Not only the dogs are attacked. Most recent accounts of Cruft's refer to "respectable women [or "little old ladies"] in tweed suits", as the chief human suspects of behaviour that includes tampering with cars so the wheels fall off; high-frequency dog alarms; anonymous phone calls, and fights in which the humans have to be pulled apart. In this Agatha Christie world, the show dogs lead a real dog's life: isolated, lonely, like birds in a cage. Cruft's has now taken the precaution of employing security guards.
It is this same Kennel Club, organiser of Cruft's and passive accepter of show-dog misery, which loudly condemns any change to our rabies regulations, which require us to intern our animals in a hellhole for six months' isolation. The British can take their dogs anywhere they like, as other countries can, but unlike the rest of Europe (and America come to that) they cannot bring them straight home again, unless drugged and packed into a handbag if small enough, or a suitcase in the boot if otherwise.
If a smuggled dog is found by the Customs it is immediately destroyed. It's a measure of the shallowness of our animal affections that so many dogs continue to be smuggled in.
For a holiday of two weeks, six months' quarantine is out of the question. But as things are, it's that or assassination at Dover. The upshot is that, unlike every other nation in Europe, no British resident can take animals on holiday.
These laws are based on the idea that rabies is rampant in Europe, particularly in France. This is not the case. First, no human being has died of rabies in France since 1924; second, if France was rampant with rabies would anyone go there? No, they would not. Nor would the French put up with it themselves: they are firm about what is due to them, and not at all keen on stiff upper lips.

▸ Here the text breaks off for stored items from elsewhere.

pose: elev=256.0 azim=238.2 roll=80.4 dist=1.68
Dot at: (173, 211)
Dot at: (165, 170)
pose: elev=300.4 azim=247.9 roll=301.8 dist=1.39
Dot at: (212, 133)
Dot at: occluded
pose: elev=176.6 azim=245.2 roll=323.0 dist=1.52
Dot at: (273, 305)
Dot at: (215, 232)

There are two different types of rabies. Our rabies, European rabies, is only maintained within the fox population: although they can infect other animals, it is extremely rare for the virus to be passed on except by the fox. An act of a malevolent god is needed for this to change. French foxes have been bombarded by helicopter with the new anti-rabies oral vaccine, which will have eradicated the disease in Europe in the next year or so. British fears that foxes would nip through the tunnel and bite the people of Folkestone caused much mirth in France when Mr Mitterrand and the Queen opened the tunnel.

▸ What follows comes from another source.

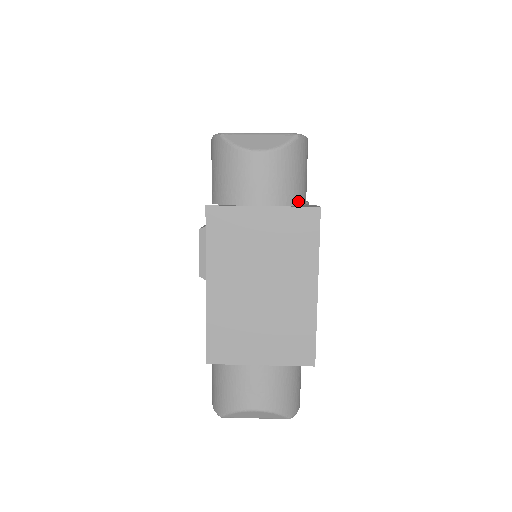
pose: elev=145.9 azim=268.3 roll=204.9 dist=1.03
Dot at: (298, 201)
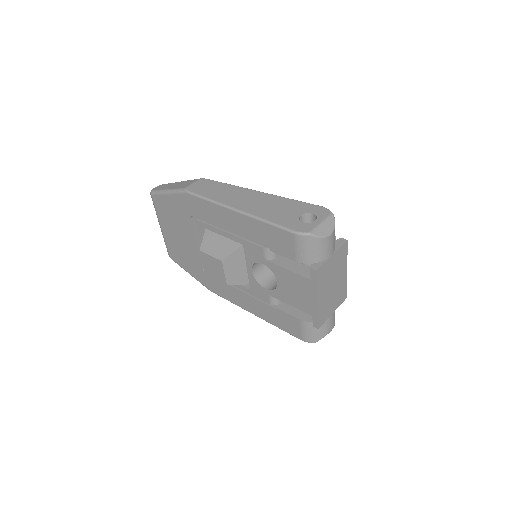
Dot at: occluded
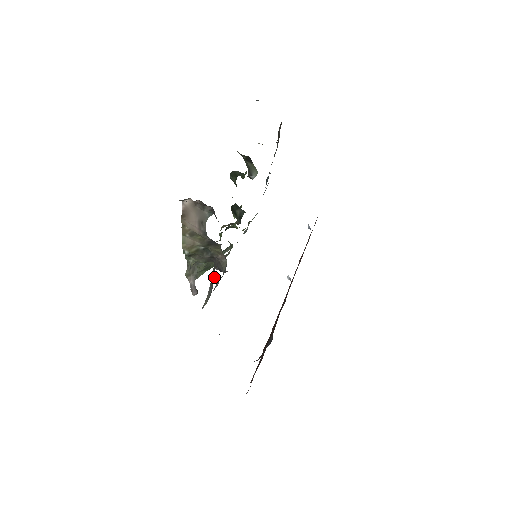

In France all domesticated animals are tattooed with numbers, they have passports with an official record of all vaccinations, and as all abandoned animals are rehoused or put down, there are virtually no strays. This pet passport control system is not acceptable to the British Kennel Club, which last year declaimed: "To enforce a system of pet passport control would be expensive, and there is strong evidence that false documentation is widely available in Europe." This absurdly blimpish comment ignores the fact that payment of rabies licence fees would be a mere bagatelle in comparison with general dog and cat cost of living, and would more than pay for the administration involved.
Any political party that sees the sense in allowing people who live in Britain to take their animals on holiday to EU countries will win the next election, and particularly votes in the South of England. It will cost nothing, it will cause no harm, and it will bring happiness to people. Perhaps the Labour Party could cease to address me as Comrade and instead grant me a small Clause V, which should read as follows: "We believe that vaccinated animals have a right to travel as their owners require and we do not believe that germs begin at Calais."
The author was a publisher, and is writing a book on fiction between 1950 and 2000.